Towards the end of last year, 85 refugees visited a rehabilitation and reintegration centre for fistula victims near the Ethiopian capital, Addis Ababa. The refugees were from the Democratic Republic of Congo, Djibouti, Eritrea, Somalia and Sudan, countries which have known conflict in recent years.
"Sexual violence is not only a major cause of forced displacement among refugee women, but is also a significant problem women encounter both during flight from their home countries, as well as upon arrival in their new host communities", JRS Eastern Africa Communications Officer, Angelika Mendes, said.
"These trips are part of JRS projects in Ethiopia as teams seek to build awareness about human rights to help refugees protect themselves, their families and the societies they live in", added Ms Mendes.
During the trip to the Desta Mender centre, about 15km west of Addis, refugees learned about the causes and consequences of fistulas. The centre mainly accommodates young girls forced to marry and give birth at a premature age. Since they had no access to an obstetrician they developed fistulas.

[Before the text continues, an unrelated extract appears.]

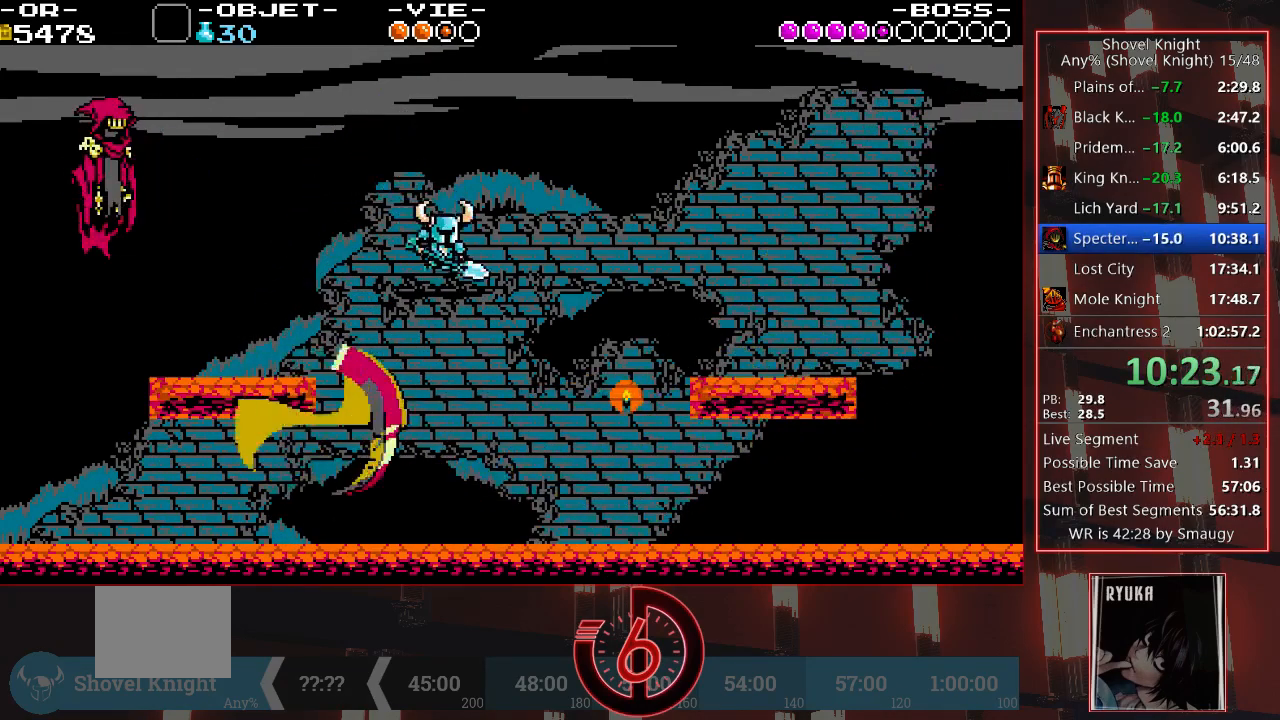
{"buttons": ["CROSS", "DPAD_LEFT"], "left_stick": "center", "right_stick": "center", "events": [[17, "DPAD_RIGHT", "up"], [233, "DPAD_LEFT", "down"], [367, "CROSS", "down"]]}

"Once the girls' husbands, families or friends learn about the fistulas, they reject and abandon them. Our centre also facilitates income generating activities to help the women become economically independent", the vice director of the centre, Ms Zuriyash Belay, explained.
Refugees had a chance to learn about the various activities offered at the centre, including poultry and vegetable farming, and midwifery training. The centre also offers adult literacy courses.
"Today, I came to know the consequence of early marriage and the suffering of our sisters. We have to stand against the culture of early marriage," said a refugee from Eritrea.
"We now see the extreme need to protect women from dehumanising acts and to stand for their rights," said another refugee. "We will make sure that we will protect women's rights every day. To protect women means to protect society," he added.
All the refugees who participated in the trip have completed JRS-certificated courses in English, computer and IT skills at the Refugee Community Centre in Addis.